Graham Cox, founder at Self Employed Mortgage Hub:
“These are truly shocking numbers, and the most worrying part is we’re not even close to being through the worst yet, as there are still millions of households who need to refinance their mortgage over the next year or two.
“Andrew Bailey and the Bank of England should hang their heads in shame. Having been too late and too slow in raising interest rates, they’ve had to raise them higher than necessary. They need to cut immediately, as it’s clear we’re heading for a sharp recession that will kick inflation into touch in short order.”
Scott West, director at Propertyze Consulting Limited:
“Numbers without context can have a misleading narrative. Russia’s invasion of Ukraine, Brexit and Covid have all contributed heavily to the UK’s current inflation situation. With the current downward inflation trend, the numbers are not so worrying. The value of mortgages in arrears has increased to its highest levels since 2016. The inflationary contribution to this is an important factor.
“The average house price in 2016 was £218,000. It is now £285,000. That in itself is a 30% increase. It stands to reason that the average mortgage balance across the UK will have proportionately increased.
“With the UK inflation rate being so high currently, these larger mortgages are also facing significantly higher rates. The arrears are going to appear considerably larger as a monetary figure when compared to 2016. The loan balances with arrears of 1.02%, whilst increased, is not an alarming figure when looking historically. In 2009 this number was around 3.4%.”
Gareth Lewis, managing director of property lender MT Finance:
“It’s a positive to see that new mortgage commitments picked up quarter-on-quarter suggesting borrowers may have paused at the start of the year to see how things would pan out but are now proceeding.
“While mortgage rates have increased from all-time lows, they are still at affordable levels although there has been some hesitancy to buy while there is uncertainty around where they might peak. As we’ve said for some time now, we need stability to allow consumers to gain confidence.
“Reassuringly, the evidence suggests that consumers are not over-stretching themselves, but remaining cautious and in some cases still waiting to see what happens. Once rates have plateaued, this will make decision-making easier and inspire more confidence.“
Mark Harris, chief executive of mortgage broker SPF Private Clients:
“Encouragingly, new mortgage commitments – lending agreed to be advanced in coming months – picked up in Q2, 26.2% higher than Q1and the first increase and highest value since the third quarter of 2022, indicating there are still those keen to move who are getting on with it.
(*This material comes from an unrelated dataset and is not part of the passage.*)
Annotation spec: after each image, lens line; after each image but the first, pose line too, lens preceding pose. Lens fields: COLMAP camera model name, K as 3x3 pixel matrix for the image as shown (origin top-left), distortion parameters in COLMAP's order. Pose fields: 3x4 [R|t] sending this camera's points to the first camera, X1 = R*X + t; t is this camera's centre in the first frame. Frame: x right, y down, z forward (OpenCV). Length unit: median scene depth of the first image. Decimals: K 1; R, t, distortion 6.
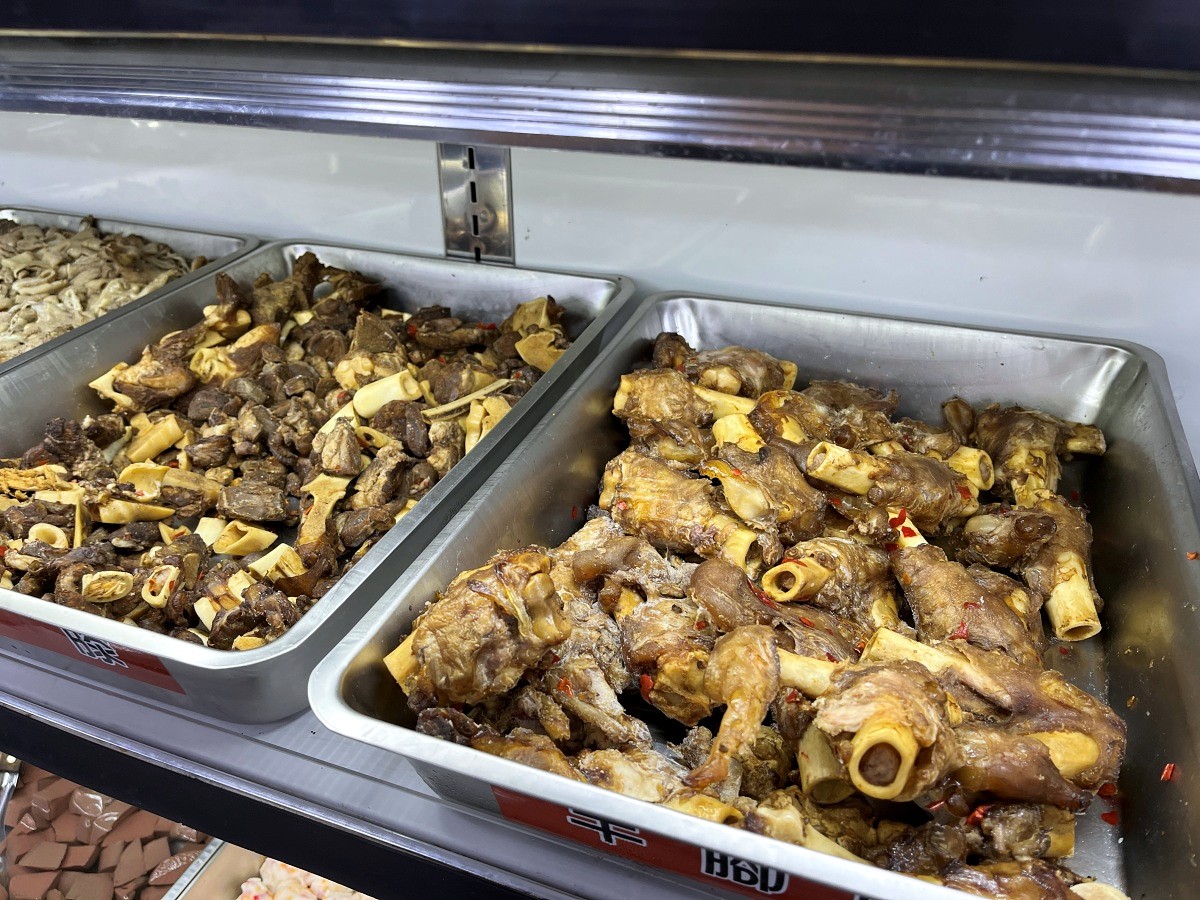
lens RADIAL K [[881.2, 0, 600.0], [0, 881.2, 450.0], [0, 0, 1]] dist [0.072567, -0.103687]
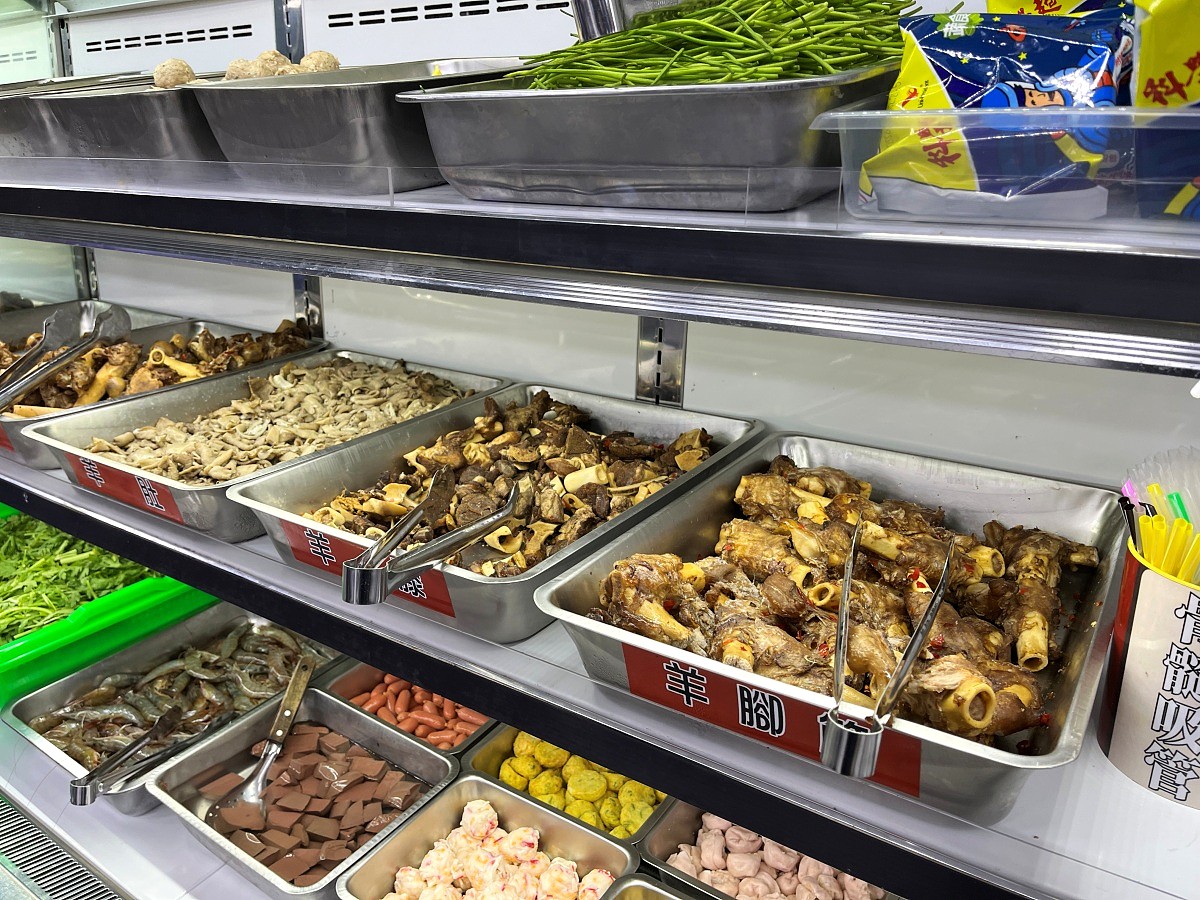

“Even though borrowers are paying more for their mortgages, this is not putting them off as they tighten their belts and absorb the higher cost of borrowing. The good news is that mortgage pricing continues its downwards trend, even though another base rate rise is expected next week.
“Buy-to-let lending dipped, representing 8.1% of gross advances, the lowest since Q4 2010. This is unsurprising given the tax and regulatory changes which have hit the sector hard, although experienced investors continue to seek out opportunities and expand their portfolios.”